Although 31 states require Medigap insurers to provide at least one policy to Medicare beneficiaries under 65 with disabilities, only 2 percent of these beneficiaries have such a policy. The Kaiser Family Foundation (KFF) noted that insurers’ original concerns about paying high prescription drug costs for younger beneficiaries are now moot, and questioned the justification of excluding younger adults with beneficiaries from buying Medigap policies.
Medigap serves as supplemental insurance to help Medicare beneficiaries cover out-of-pocket expenses, which can be significant due to how the program is structured. About 20 percent of the 57 million Medicare beneficiaries have such a policy. In 1990, the federal government required insurers to allow new senior beneficiaries to buy a Medigap policy. At that time, when many Medigap plans covered some drug costs, insurers did not want to cover the high drug spending of those under 65 with disabilities.

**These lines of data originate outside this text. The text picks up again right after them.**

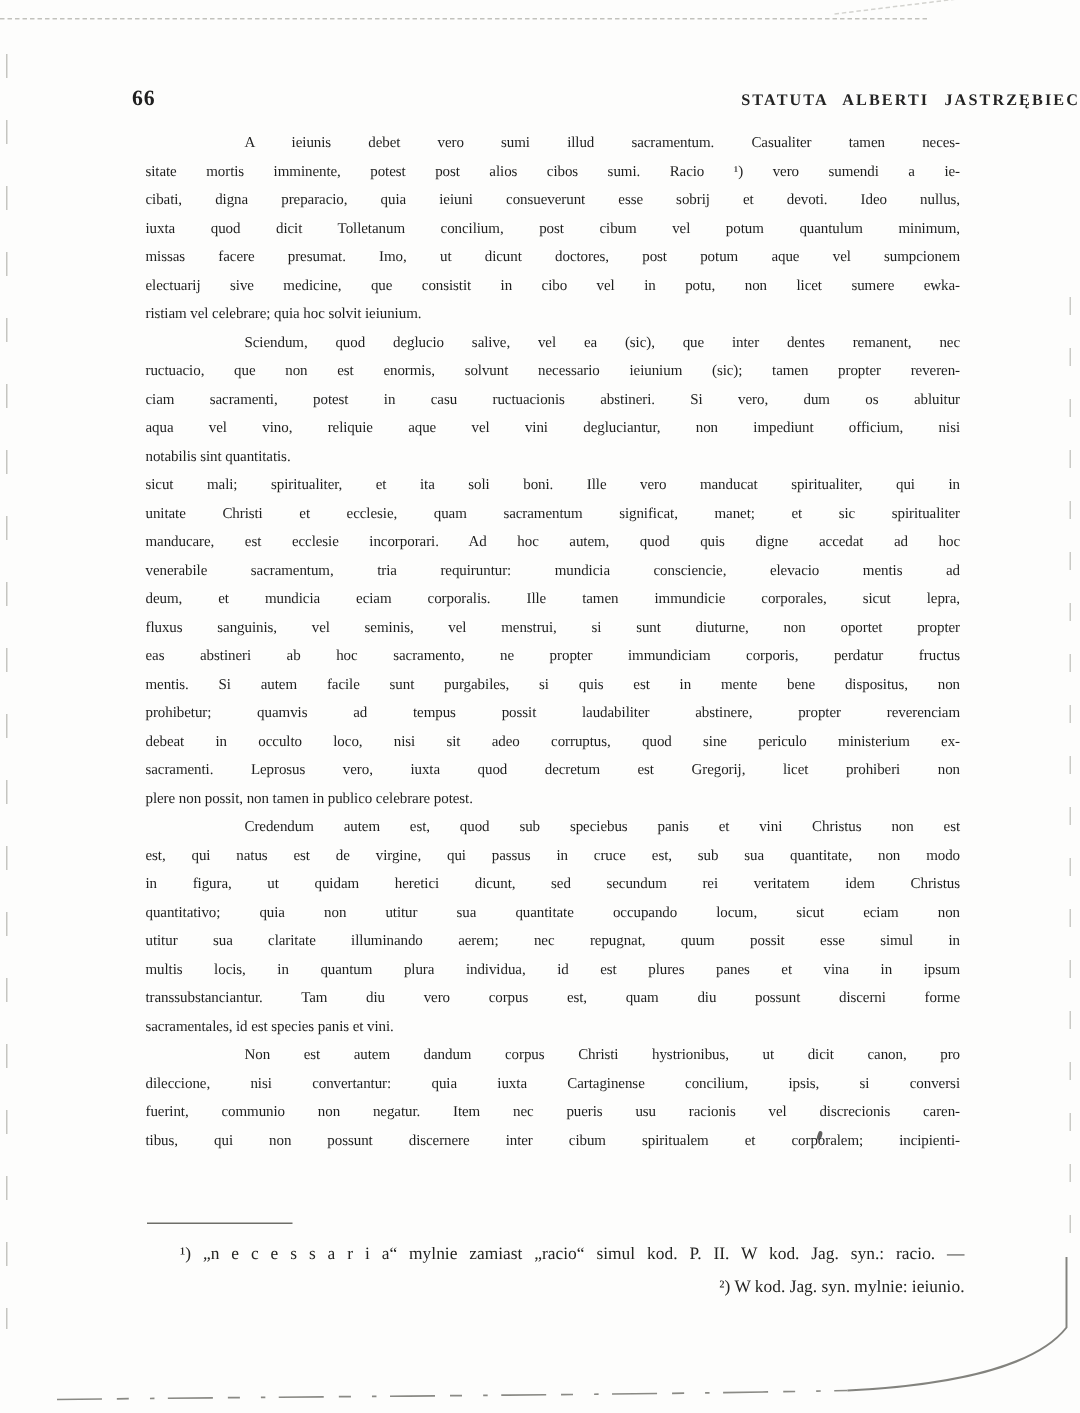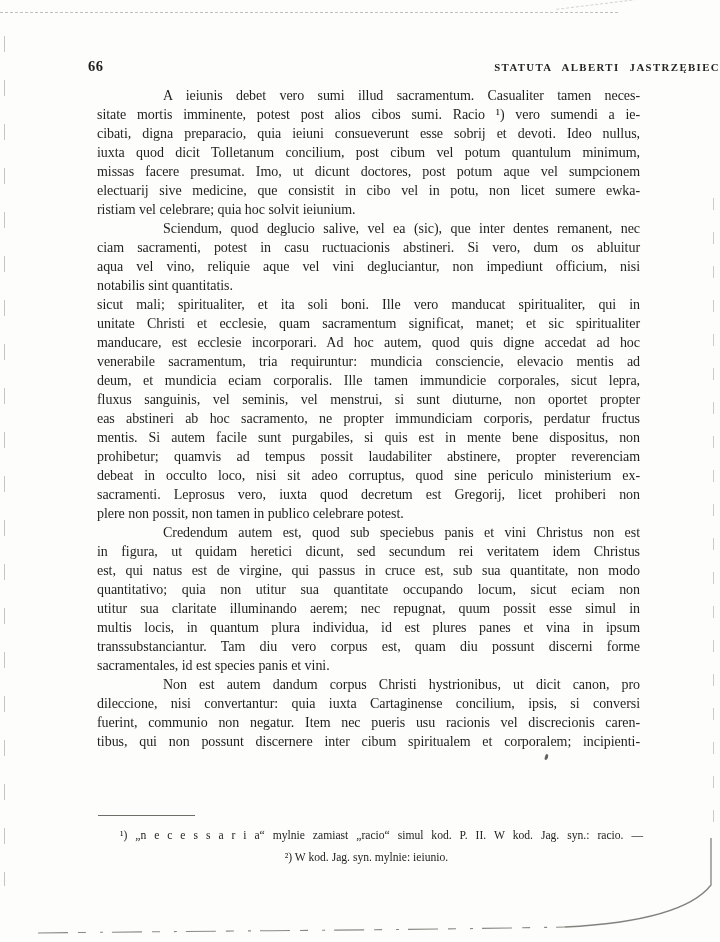--- a/index.html
+++ b/index.html
@@ -27,34 +27,34 @@
     background:#3a3a38;border-radius:40% 60% 60% 40%;transform:rotate(18deg);opacity:.8;}
 
   
   .pagenum{position:absolute;left:88px;top:58px;font-size:14.5px;font-weight:bold;
     letter-spacing:.5px;}
   .runtitle{position:absolute;left:0;top:61px;width:720px;text-align:right;
     font-size:10.8px;font-weight:bold;letter-spacing:1.4px;word-spacing:6px;color:#242424;}
 
   
   .body-text{position:absolute;left:97px;top:86px;width:543px;
-    font-size:14px;line-height:19px;letter-spacing:-.05px;}
+    font-size:10px;line-height:19px;letter-spacing:-.05px;}
   .para{margin:0;}
   .line{height:19px;text-align:justify;text-align-last:justify;white-space:nowrap;}
   .line.first{text-indent:66px;}
   .line.last{text-align-last:left;}
 
   
   .fn-rule{position:absolute;left:98px;top:815px;width:97px;height:0;
     border-top:1px solid #55554f;opacity:.85;}
   .footnotes{position:absolute;left:90px;top:825px;width:553px;
     font-size:11.6px;line-height:22px;color:#242422;}
   .fn-line{white-space:nowrap;}
   .fn-line.fn1{text-indent:30px;text-align:justify;text-align-last:justify;}
-  .fn-line.fn2{text-align:center;}
+  .fn-line.fn2{text-align:right;}
 </style>
 </head>
 <body>
 
 <div class="page">
 
   <div class="top-scan-line"></div>
   <div class="top-scan-diag"></div>
   <div class="left-scan-line"></div>
   <div class="right-scan-line"></div>
@@ -72,42 +72,43 @@
         <div class="line first">A ieiunis debet vero sumi illud sacramentum. Casualiter tamen neces-</div>
         <div class="line">sitate mortis imminente, potest post alios cibos sumi. Racio ¹) vero sumendi a ie-</div>
         <div class="line">cibati, digna preparacio, quia ieiuni consueverunt esse sobrij et devoti. Ideo nullus,</div>
         <div class="line">iuxta quod dicit Tolletanum concilium, post cibum vel potum quantulum minimum,</div>
         <div class="line">missas facere presumat. Imo, ut dicunt doctores, post potum aque vel sumpcionem</div>
         <div class="line">electuarij sive medicine, que consistit in cibo vel in potu, non licet sumere ewka-</div>
         <div class="line last">ristiam vel celebrare; quia hoc solvit ieiunium.</div>
       </div>
       <div class="para">
         <div class="line first">Sciendum, quod deglucio salive, vel ea (sic), que inter dentes remanent, nec</div>
+        <div class="line">ructuacio, que non est enormis, solvunt necessario ieiunium (sic); tamen propter reveren-</div>
         <div class="line">ciam sacramenti, potest in casu ructuacionis abstineri. Si vero, dum os abluitur</div>
         <div class="line">aqua vel vino, reliquie aque vel vini degluciantur, non impediunt officium, nisi</div>
         <div class="line last">notabilis sint quantitatis.</div>
       </div>
       <div class="para">
         <div class="line">sicut mali; spiritualiter, et ita soli boni. Ille vero manducat spiritualiter, qui in</div>
         <div class="line">unitate Christi et ecclesie, quam sacramentum significat, manet; et sic spiritualiter</div>
         <div class="line">manducare, est ecclesie incorporari. Ad hoc autem, quod quis digne accedat ad hoc</div>
         <div class="line">venerabile sacramentum, tria requiruntur: mundicia consciencie, elevacio mentis ad</div>
         <div class="line">deum, et mundicia eciam corporalis. Ille tamen immundicie corporales, sicut lepra,</div>
         <div class="line">fluxus sanguinis, vel seminis, vel menstrui, si sunt diuturne, non oportet propter</div>
         <div class="line">eas abstineri ab hoc sacramento, ne propter immundiciam corporis, perdatur fructus</div>
         <div class="line">mentis. Si autem facile sunt purgabiles, si quis est in mente bene dispositus, non</div>
         <div class="line">prohibetur; quamvis ad tempus possit laudabiliter abstinere, propter reverenciam</div>
         <div class="line">debeat in occulto loco, nisi sit adeo corruptus, quod sine periculo ministerium ex-</div>
         <div class="line">sacramenti. Leprosus vero, iuxta quod decretum est Gregorij, licet prohiberi non</div>
         <div class="line last">plere non possit, non tamen in publico celebrare potest.</div>
       </div>
       <div class="para">
         <div class="line first">Credendum autem est, quod sub speciebus panis et vini Christus non est</div>
+        <div class="line">est, qui natus est de virgine, qui passus in cruce est, sub sua quantitate, non modo</div>
         <div class="line">in figura, ut quidam heretici dicunt, sed secundum rei veritatem idem Christus</div>
-        <div class="line">est, qui natus est de virgine, qui passus in cruce est, sub sua quantitate, non modo</div>
         <div class="line">quantitativo; quia non utitur sua quantitate occupando locum, sicut eciam non</div>
         <div class="line">utitur sua claritate illuminando aerem; nec repugnat, quum possit esse simul in</div>
         <div class="line">multis locis, in quantum plura individua, id est plures panes et vina in ipsum</div>
         <div class="line">transsubstanciantur. Tam diu vero corpus est, quam diu possunt discerni forme</div>
         <div class="line last">sacramentales, id est species panis et vini.</div>
       </div>
       <div class="para">
         <div class="line first">Non est autem dandum corpus Christi hystrionibus, ut dicit canon, pro</div>
         <div class="line">dileccione, nisi convertantur: quia iuxta Cartaginense concilium, ipsis, si conversi</div>
         <div class="line">fuerint, communio non negatur. Item nec pueris usu racionis vel discrecionis caren-</div>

Although the vast majority of beneficiaries are seniors, about 9 million people under 65 with disabilities have Medicare. Usually, those under 65 must become eligible for disability benefits, and then wait for 24 months until Medicare coverage becomes active. The KFF noted that younger Medicare beneficiaries generally have poorer self-reported health status than seniors and are operating with lower incomes. They also report more difficulty in accessing the care they need, sometimes due to costs.
Although Medigap plans could originally cover drug costs, the government now prohibits drug coverage due to the Part D benefit. Although Medicare per capita spending on prescription drugs is much higher for younger beneficiaries than for seniors (about $3100 more in 2014), Medigap insurers no longer have to worry about this cost. Excluding Part D expenditures, average spending per capita for younger beneficiaries is about $400 more than for seniors.